Job item ▸ Please restate the data below word for word, omitting all images.

== Data to examine

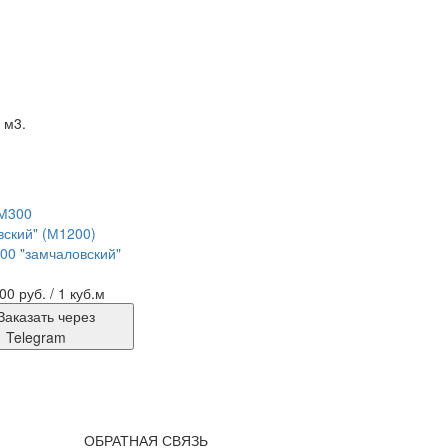
 м3.
00 "замчаловский"
00 руб.
/ 1 куб.м
Заказать через
Telegram
ОБРАТНАЯ СВЯЗЬ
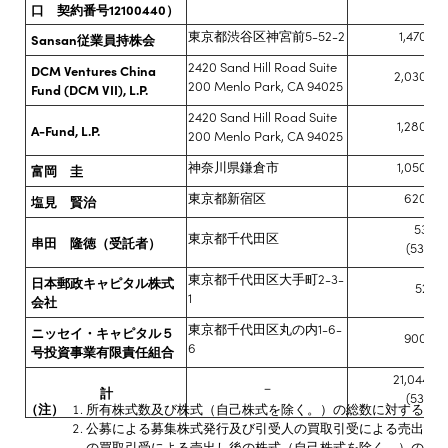
口 契約番号12100440）
東京都渋谷区神宮前5-52-2
1,470,00
Sansan従業員持株会
2420 Sand Hill Road Suite
DCM Ventures China
2,030,00
200 Menlo Park, CA 94025
Fund (DCM VII), L.P.
2420 Sand Hill Road Suite
1,280,00
A-Fund, L.P.
200 Menlo Park, CA 94025
神奈川県鎌倉市
1,050,00
富岡 圭
東京都新宿区
620,00
塩見 賢治
534,6
東京都千代田区
串田 隆徳（受託者）
(534,61
東京都千代田区大手町2-3-
日本郵政キャピタル株式
529,4
1
会社
東京都千代田区丸の内1-6-
ニッセイ・キャピタル５
900,00
6
号投資事業有限責任組合
21,044,02
－
計
(534,61
（注）
所有株式数及び株式（自己株式を除く。）の総数に対する所有株
公募による募集株式発行及び引受人の買取引受による売出し
の買取引受による売出し後の株式（自己株式を除く。）の総数に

====

Solved exercise ▸
 м3.
00 "замчаловский"
00 руб.
/ 1 куб.м
Заказать через
Telegram
ОБРАТНАЯ СВЯЗЬ
口 契約番号12100440）
東京都渋谷区神宮前5-52-2
1,470,00
Sansan従業員持株会
2420 Sand Hill Road Suite
DCM Ventures China
2,030,00
200 Menlo Park, CA 94025
Fund (DCM VII), L.P.
2420 Sand Hill Road Suite
1,280,00
A-Fund, L.P.
200 Menlo Park, CA 94025
神奈川県鎌倉市
1,050,00
富岡 圭
東京都新宿区
620,00
塩見 賢治
534,6
東京都千代田区
串田 隆徳（受託者）
(534,61
東京都千代田区大手町2-3-
日本郵政キャピタル株式
529,4
1
会社
東京都千代田区丸の内1-6-
ニッセイ・キャピタル５
900,00
6
号投資事業有限責任組合
21,044,02
－
計
(534,61
（注）
所有株式数及び株式（自己株式を除く。）の総数に対する所有株
公募による募集株式発行及び引受人の買取引受による売出し
の買取引受による売出し後の株式（自己株式を除く。）の総数に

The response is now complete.